Last month at the 2020 Sundance Film Festival, EW caught dozens of films in Park City some we loved, many we liked, a few that disappointed us. Below, EW’s attendees list their personal top 5.
A scathingly good comedy of manners that evolves into something much deeper and weirder Black Bear is experimental filmmaking that edges toward trickery without ever feeling manipulative. It’s the kind of discovery you hope for at Sundance, carving its own blazingly original path, raising intriguing questions along the way, and fully immersing you in its emotional intensity. It’s a sharp, deceptively controlled effort from Lawrence Michael Levine, but the trio of amazing performances at its center from Christopher Abbott, Sarah Gadon, and a never-better Aubrey Plaza is what makes this a true standout.
I Carry You With Me
I wondered through the bulk of I Carry You With Me why it’d landed in Sundance’s avant-garde NEXT section, since much of the film plays — in the best way — like a conventionally told romance. Safe to say, without spoiling anything, the film approaches galvanizingly risky formal territory by its final act. But throughout her narrative debut, director Heidi Ewing (Jesus Camp) maintains dazzling authenticity. This astonishing story of two young Mexican men whose love for one another crosses class divides, the U.S.-Mexico border, and decades of struggle is told with heartbreaking intimacy and political urgency.

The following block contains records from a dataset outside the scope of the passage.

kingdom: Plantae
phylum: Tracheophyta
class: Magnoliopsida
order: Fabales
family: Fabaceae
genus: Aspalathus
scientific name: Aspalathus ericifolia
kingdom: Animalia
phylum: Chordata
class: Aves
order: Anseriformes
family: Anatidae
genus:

Minari came into Sundance with A24’s enthusiastic backing, so expectations were already set for Lee Isaac Chung’s memoiristic family drama. Yet it still exceeded them, emerging as the precise, seriocomic, fully realized dramatic revelation of the festival. (It won both the Jury and Audience prizes in the U.S. Dramatic competition.)
Channing Godfrey Peoples’ directorial debut follows a former beauty queen, Turquoise (a breathtaking Nicole Beharie), trying to push her reluctant daughter Kai (Alexis Chikaeze) down the same path in hopes that she can follow it beyond winning the title of Miss Juneteenth — unlike Turquoise herself. A slow-burning Southern drama of mothers and daughters, hopes and regrets, Miss Juneteenth stays with you long after this year’s Texas teenager is crowned.
Never Rarely Sometimes Always
Rarely do films capture a moment with such authenticity as Eliza Hittman did in this tale of a teenager’s journey to get an abortion (the filmmaker was awarded a Special Jury Prize for Neorealism at the fest-end awards). Only sometimes does new talent pierce you so thoroughly as Sidney Flanigan and Talia Ryder do here, as cousins deeply bonded in their mission. Always, festivalgoers hope to find something as vital and true as Hittman’s third feature — almost never, though, does it actually happen.